Employment Prospects and Bar Passage
The median private sector salary for Appalachian School of Law graduates recently was $70,689 while the median public sector salary for graduates was $46,057, both according to US News. The $70,689 number may actually be an average rather than a median, especially since the school did not submit 25th or 75th percentile salary figures, and an average would be skewed upward by the few students that found high-paying jobs. Students have praised the Appalachian career services office as amicable and helpful. Some student complaints, however, have focused on the mandatory six-week, non-paid externship during their first summer.
About 21 percent of 2008 graduates chose to stay in Virginia, while most traveled further south or west to seek full-time employment. Additionally, only 66.2 percent of Appalachian’s Class of 2008 was known to be employed nine months after graduation.

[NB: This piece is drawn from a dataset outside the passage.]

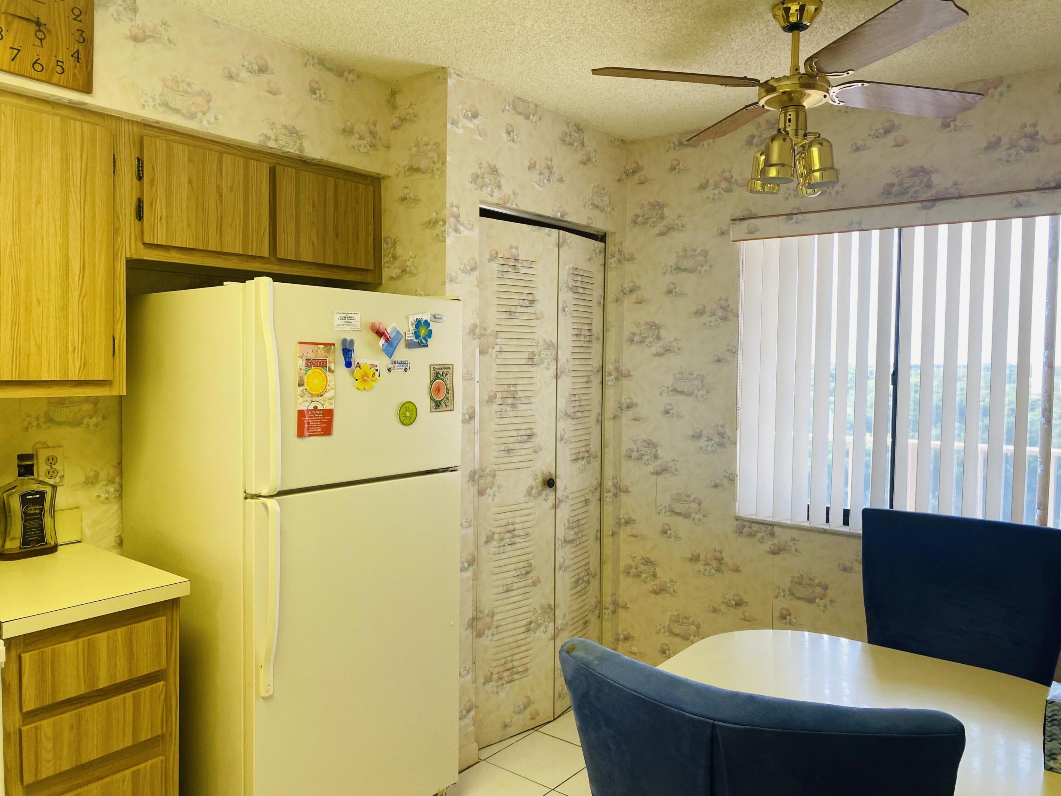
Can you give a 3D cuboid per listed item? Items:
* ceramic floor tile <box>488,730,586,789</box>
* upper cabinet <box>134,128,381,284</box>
[{"bbox_3d":[0.048,1.342,2.960,0.313,0.010,0.313,3,4,38],"label":"ceramic floor tile"},{"bbox_3d":[-0.935,-0.594,2.629,0.326,0.378,0.910,3,4,38],"label":"upper cabinet"}]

In previous years, many graduates (up to 46 percent) did not pass the Virginia bar exam on their first attempt. The Class of 2008, however, had a passage rate of 82 percent, comfortably above Virginia’s overall passage rate of 74 percent. The numbers were better in Tennessee, where 89 percent of Appalachian graduates passed the bar. These percentages suggest Appalachian has recently improved its ability to prepare students for the bar examination upon graduation.
Students at Appalachian spend nearly $48,000 a year for a 65 percent chance of employment within nine months of graduation. Many students will earn a salary that, even before taxes, would not sufficiently cover one year of attending law school. For even small-town lovers and mountaineers, the numbers alone should make students without substantial scholarship money wary about choosing Appalachian School of Law.